Murdoch resurrects global TV dream

12 April 2012

THE dream of global dominance in satellite TV broadcasting still arouses passion in the heart of 70-year-old Rupert Murdoch. And he might yet get his chance. The vision appeared to be in tatters nearly a year ago when Murdoch publicly conceded defeat in his battle to add DirecTV - the biggest satellite operation in the US - to his stable.

The News Corp chairman had been outbid by his old sparring partner, Charlie Ergen of EchoStar, and he was bitterly disappointed. But almost a year after the DirecTV battle appeared to be over, there is still no ruling from the US Justice Department on whether to allow a merger between EchoStar and DirecTV.

And now, industry insiders predict that the tie-up will be blocked - or that Ergen will face such tough conditions on the £11.7bn deal that he will be forced to walk away. That would give Murdoch a second chance to realise his American dream - and he knows just the man to make it come true.

A successful News Corp bid for DirecTV could see Tony Ball, the 46-year-old chief executive of BSkyB, become head of Sky Global, the dormant company that Murdoch would revive to push on with his worldwide satellite television interests. Ball was touted as the likely head of Sky Global when Murdoch was first trying to buy DirecTV last year. He has had a successful three years at BSkyB, in which News Corp has a 36% stake.

Following the collapse of ITV Digital, BSkyB dominates pay-television with more than 6m subscribers and a stock market value of £11bn.

Ball stepped down as nonexecutive director of Marks & Spencer last week to spend more time on his core business interests. He has signed a new contract at BSkyB, but this is not seen as an obstacle to stop him taking a plum role in the News Corp empire.

Industry analysts predict that the elimination of Ergen, and a tougher economic and regulatory environment, could cut the price that DirecTV majority shareholder General Motors could demand by at least a quarter.

Murdoch, who apparently still has financial backing from software behemoth Microsoft for a second go at DirecTV, is 'watching the situation closely,' according to a News Corp spokesman. 'We are very interested to see the outcome of the regulatory process.'

After Ergen's apparent victory in the DirecTV bidding war last October, Murdoch did not give up. News Corp lobbyists circulated in Washington's halls of power 'The Essential Guide To The EchoStar/ DirecTV Deal', a position paper arguing that Ergen would have a monopoly in rural America, where cable companies do not operate, and could raise prices with impunity. Groups including the National Consumers Federation, the American Council of the Blind and the Latino Coalition joined the fight against Ergen.

News Corp is in pretty good shape.
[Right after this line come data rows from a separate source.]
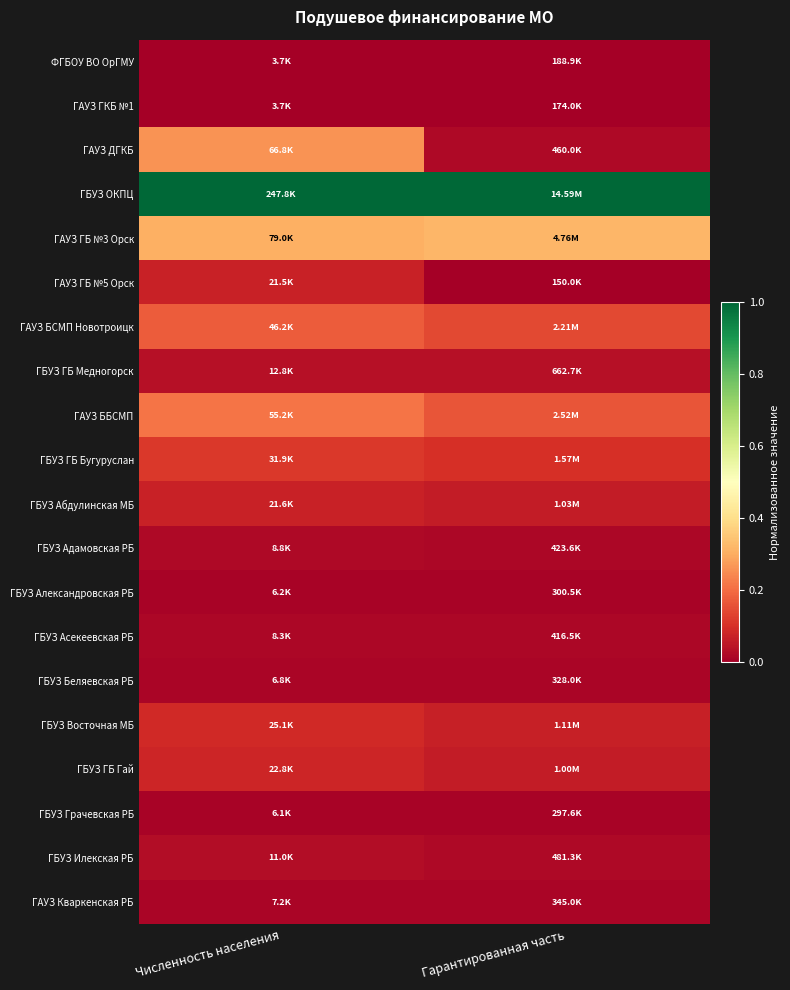

Reading left to right, list all the values displayed in this chart.

ФГБОУ ВО ОрГМУ: Численность населения=0.0	Гарантированная часть=0.0
ГАУЗ ГКБ №1: Численность населения=0.0	Гарантированная часть=0.0
ГАУЗ ДГКБ: Численность населения=0.3	Гарантированная часть=0.0
ГБУЗ ОКПЦ: Численность населения=1.0	Гарантированная часть=1.0
ГАУЗ ГБ №3 Орск: Численность населения=0.3	Гарантированная часть=0.3
ГАУЗ ГБ №5 Орск: Численность населения=0.1	Гарантированная часть=0.0
ГАУЗ БСМП Новотроицк: Численность населения=0.2	Гарантированная часть=0.1
ГБУЗ ГБ Медногорск: Численность населения=0.0	Гарантированная часть=0.0
ГАУЗ ББСМП: Численность населения=0.2	Гарантированная часть=0.2
ГБУЗ ГБ Бугуруслан: Численность населения=0.1	Гарантированная часть=0.1
ГБУЗ Абдулинская МБ: Численность населения=0.1	Гарантированная часть=0.1
ГБУЗ Адамовская РБ: Численность населения=0.0	Гарантированная часть=0.0
ГБУЗ Александровская РБ: Численность населения=0.0	Гарантированная часть=0.0
ГБУЗ Асекеевская РБ: Численность населения=0.0	Гарантированная часть=0.0
ГБУЗ Беляевская РБ: Численность населения=0.0	Гарантированная часть=0.0
ГБУЗ Восточная МБ: Численность населения=0.1	Гарантированная часть=0.1
ГБУЗ ГБ Гай: Численность населения=0.1	Гарантированная часть=0.1
ГБУЗ Грачевская РБ: Численность населения=0.0	Гарантированная часть=0.0
ГБУЗ Илекская РБ: Численность населения=0.0	Гарантированная часть=0.0
ГАУЗ Кваркенская РБ: Численность населения=0.0	Гарантированная часть=0.0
Last month, it unveiled a £4.1bn loss for the year to June, but that was because it wrote down the value of its stake in Gemstar TV, an electronic TV guide system. The price of shares in Murdoch's group has risen by about 20% since the end of July.

News Corp has repaid $2bn in debt while building a $3bn war chest, and the company has $1.5bn in cashflow. Even Murdoch's-Fox TV network, which has seen ratings fall 6.5% this year along with other US terrestrial television networks, is showing signs of improvement.

American Idol, its version of the hit British television show Pop Idol, has attracted huge audiences with last week's final pulling in 23m viewers, the highest audience for a non-sports show on Fox in ten years.

Meanwhile, Murdoch-owned 20th Century Fox studios in Hollywood has seen revenues rise from boxoffice receipts for its hit film Ice Age, while DVD sales of Planet Of The Apes have been strong. With its 10.7m subscribers, DirecTV would give Murdoch dominance of the vital US satellite television business - the one major pay-TV market that has so far eluded him.